In the days before this climb, we were on Mount Goura, where we climbed and descended with a large group of Greek backcountry skiers touring The Timfi Dressed in white, a gathering of friends now on their third expedition. Here we met with Constantine Papanicolaou, a California photographer and videomaker of Hellenic origins who filmed, edited and produced the first Greek film dedicated to backcountry skiing and the mountains of Greece. A wonderful work, full of those special emotions that only a certain passion can make live. After Smolikas, the second highest point iin Greece after Olympus, our goal was Mount Skolia, and with an itinerary of skiing among giant pines we had been obliged to fix our skins under our skis again to go back and enjoy again the beauty of the place and the special quality of the firn that covered the slopes.

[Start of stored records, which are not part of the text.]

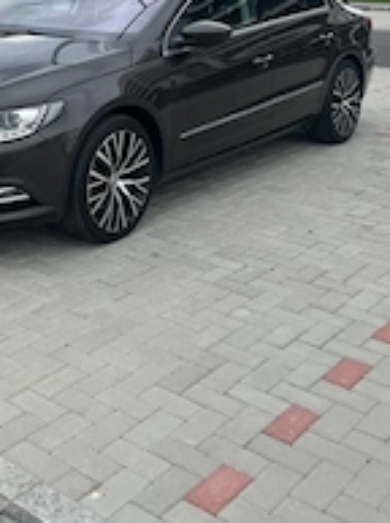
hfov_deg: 26.5
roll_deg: -0.8
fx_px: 814
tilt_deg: -9.1
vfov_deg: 34.0
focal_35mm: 54
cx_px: 87
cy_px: 68
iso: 50
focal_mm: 5.7
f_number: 1.5
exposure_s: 1/1009
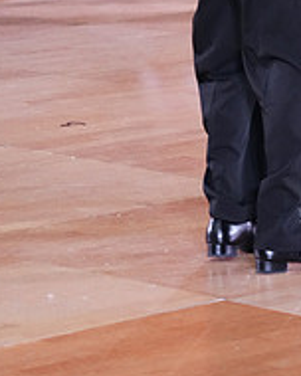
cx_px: 355
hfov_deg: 5.1
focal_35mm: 301
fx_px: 3352
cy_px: -148
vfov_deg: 6.4
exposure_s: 1/250
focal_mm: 105
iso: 3200
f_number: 4
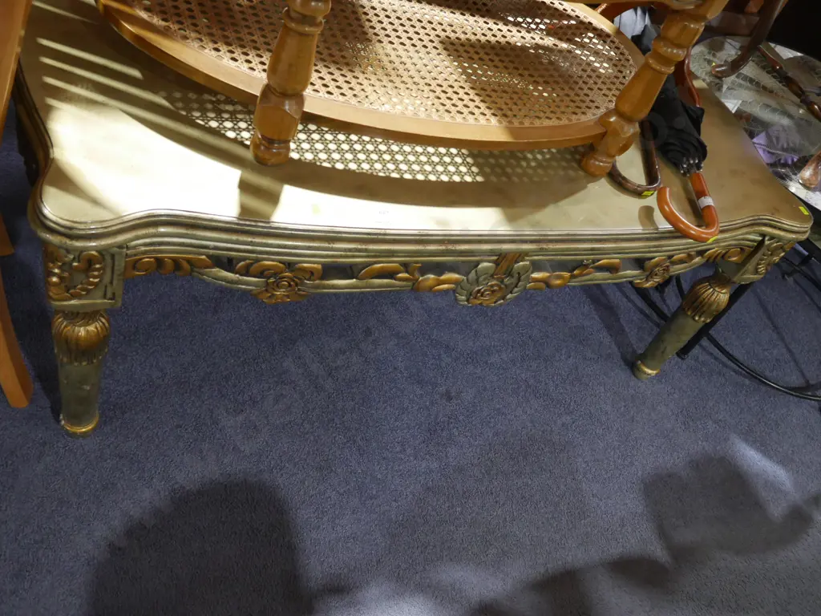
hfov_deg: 54.0
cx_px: 410
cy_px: 308
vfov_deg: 41.8
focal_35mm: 34
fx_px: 806
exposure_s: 1/60
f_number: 4
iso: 1600
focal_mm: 17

From Metsovo, we climbed to Lakmos and discovered a solitary glacial valley with views that have nothing to envy compared to those of the most renowned mountain ranges of the Alps. In the evening we also had the luck to enjoy the traditional dances and songs of Armânji, a Greek people who are thought to descend directly from the Roman Dacian troops. Finally, before returning to home, we decide to ski Skala Peak in the Olympus group. Waves of slush are raised by the edges of our skis. This transformed snow, the real spring snow, gives us a happy downhill, fast and fun under a clear sky and a sun that gives a warmth that tells of the sea and the nearby Gulf of Thessaloniki. We glide happily in this little adventure, bending knees and ankles at every turn and in doing so, in my mind, a dance rhythm that joins the heartbeat, and following a cadence which resembles a Sirtaki, the Greek “dance of the Zorba.”